GOAL OF THE EXERCISE ->
Return the lines of the items without any change, from the very first one up to and including the line that contains "scientific name: Ononis natrix".

──────

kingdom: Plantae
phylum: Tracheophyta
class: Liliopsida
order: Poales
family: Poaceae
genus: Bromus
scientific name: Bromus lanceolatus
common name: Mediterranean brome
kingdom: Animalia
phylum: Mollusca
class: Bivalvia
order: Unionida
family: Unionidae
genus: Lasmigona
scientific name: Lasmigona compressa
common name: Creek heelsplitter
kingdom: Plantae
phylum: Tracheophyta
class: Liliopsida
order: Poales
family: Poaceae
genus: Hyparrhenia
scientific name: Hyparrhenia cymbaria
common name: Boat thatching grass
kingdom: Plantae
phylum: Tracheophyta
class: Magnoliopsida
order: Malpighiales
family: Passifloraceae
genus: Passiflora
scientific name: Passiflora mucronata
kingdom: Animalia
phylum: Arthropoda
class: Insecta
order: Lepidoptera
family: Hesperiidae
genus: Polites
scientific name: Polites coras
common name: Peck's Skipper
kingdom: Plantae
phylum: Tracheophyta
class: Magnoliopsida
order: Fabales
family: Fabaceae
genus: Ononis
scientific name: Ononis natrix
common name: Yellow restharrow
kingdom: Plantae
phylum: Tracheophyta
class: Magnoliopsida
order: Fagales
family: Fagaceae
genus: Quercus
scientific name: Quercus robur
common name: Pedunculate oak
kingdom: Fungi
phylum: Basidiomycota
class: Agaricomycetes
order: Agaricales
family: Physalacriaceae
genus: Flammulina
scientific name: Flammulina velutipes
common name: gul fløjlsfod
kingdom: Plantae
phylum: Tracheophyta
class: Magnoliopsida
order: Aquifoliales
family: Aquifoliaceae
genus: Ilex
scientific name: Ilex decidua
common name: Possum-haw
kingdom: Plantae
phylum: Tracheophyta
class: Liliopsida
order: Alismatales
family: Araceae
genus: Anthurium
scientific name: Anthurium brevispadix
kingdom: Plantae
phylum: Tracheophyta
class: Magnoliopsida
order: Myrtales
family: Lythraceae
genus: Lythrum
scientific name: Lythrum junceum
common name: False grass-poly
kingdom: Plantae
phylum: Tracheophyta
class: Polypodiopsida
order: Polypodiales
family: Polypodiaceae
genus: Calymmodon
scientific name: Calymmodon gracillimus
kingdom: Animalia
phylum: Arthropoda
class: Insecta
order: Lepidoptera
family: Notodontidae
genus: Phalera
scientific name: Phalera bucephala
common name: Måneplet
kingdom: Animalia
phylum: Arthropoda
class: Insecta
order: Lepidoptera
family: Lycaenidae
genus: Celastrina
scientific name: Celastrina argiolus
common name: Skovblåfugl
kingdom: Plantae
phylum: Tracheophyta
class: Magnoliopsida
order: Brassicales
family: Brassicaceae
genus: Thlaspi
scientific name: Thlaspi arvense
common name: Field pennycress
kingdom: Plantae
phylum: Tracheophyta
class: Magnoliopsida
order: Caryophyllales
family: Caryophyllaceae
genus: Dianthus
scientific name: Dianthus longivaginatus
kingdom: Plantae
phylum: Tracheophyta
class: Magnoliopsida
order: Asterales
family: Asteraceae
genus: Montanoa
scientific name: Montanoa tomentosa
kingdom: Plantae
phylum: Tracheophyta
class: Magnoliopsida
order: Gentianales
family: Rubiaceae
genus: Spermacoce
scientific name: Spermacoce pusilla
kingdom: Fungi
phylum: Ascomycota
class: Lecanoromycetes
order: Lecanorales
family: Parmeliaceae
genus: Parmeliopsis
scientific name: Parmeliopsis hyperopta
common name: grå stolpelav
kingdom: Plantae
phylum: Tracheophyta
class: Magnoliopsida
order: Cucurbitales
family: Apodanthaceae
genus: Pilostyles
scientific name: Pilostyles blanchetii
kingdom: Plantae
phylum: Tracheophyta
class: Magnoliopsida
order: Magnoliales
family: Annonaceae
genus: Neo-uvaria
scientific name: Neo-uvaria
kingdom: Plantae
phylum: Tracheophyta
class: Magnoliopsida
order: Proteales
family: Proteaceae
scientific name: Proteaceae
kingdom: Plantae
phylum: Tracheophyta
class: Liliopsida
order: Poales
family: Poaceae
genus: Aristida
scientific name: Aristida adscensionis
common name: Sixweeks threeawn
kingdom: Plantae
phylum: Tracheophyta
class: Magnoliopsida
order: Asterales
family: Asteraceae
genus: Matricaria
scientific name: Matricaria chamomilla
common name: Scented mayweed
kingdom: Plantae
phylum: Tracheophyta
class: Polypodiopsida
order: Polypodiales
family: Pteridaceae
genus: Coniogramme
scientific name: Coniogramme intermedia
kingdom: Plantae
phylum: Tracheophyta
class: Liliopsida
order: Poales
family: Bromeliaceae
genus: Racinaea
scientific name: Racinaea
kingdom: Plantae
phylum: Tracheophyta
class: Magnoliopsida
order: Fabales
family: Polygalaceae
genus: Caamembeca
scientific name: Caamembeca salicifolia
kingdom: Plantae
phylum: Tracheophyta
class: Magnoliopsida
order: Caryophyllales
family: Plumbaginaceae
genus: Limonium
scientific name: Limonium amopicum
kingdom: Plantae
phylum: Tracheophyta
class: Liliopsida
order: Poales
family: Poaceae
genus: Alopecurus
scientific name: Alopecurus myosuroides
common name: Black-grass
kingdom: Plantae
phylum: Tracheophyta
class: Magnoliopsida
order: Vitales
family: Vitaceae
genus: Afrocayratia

──────

THE RESPONSE ->
kingdom: Plantae
phylum: Tracheophyta
class: Liliopsida
order: Poales
family: Poaceae
genus: Bromus
scientific name: Bromus lanceolatus
common name: Mediterranean brome
kingdom: Animalia
phylum: Mollusca
class: Bivalvia
order: Unionida
family: Unionidae
genus: Lasmigona
scientific name: Lasmigona compressa
common name: Creek heelsplitter
kingdom: Plantae
phylum: Tracheophyta
class: Liliopsida
order: Poales
family: Poaceae
genus: Hyparrhenia
scientific name: Hyparrhenia cymbaria
common name: Boat thatching grass
kingdom: Plantae
phylum: Tracheophyta
class: Magnoliopsida
order: Malpighiales
family: Passifloraceae
genus: Passiflora
scientific name: Passiflora mucronata
kingdom: Animalia
phylum: Arthropoda
class: Insecta
order: Lepidoptera
family: Hesperiidae
genus: Polites
scientific name: Polites coras
common name: Peck's Skipper
kingdom: Plantae
phylum: Tracheophyta
class: Magnoliopsida
order: Fabales
family: Fabaceae
genus: Ononis
scientific name: Ononis natrix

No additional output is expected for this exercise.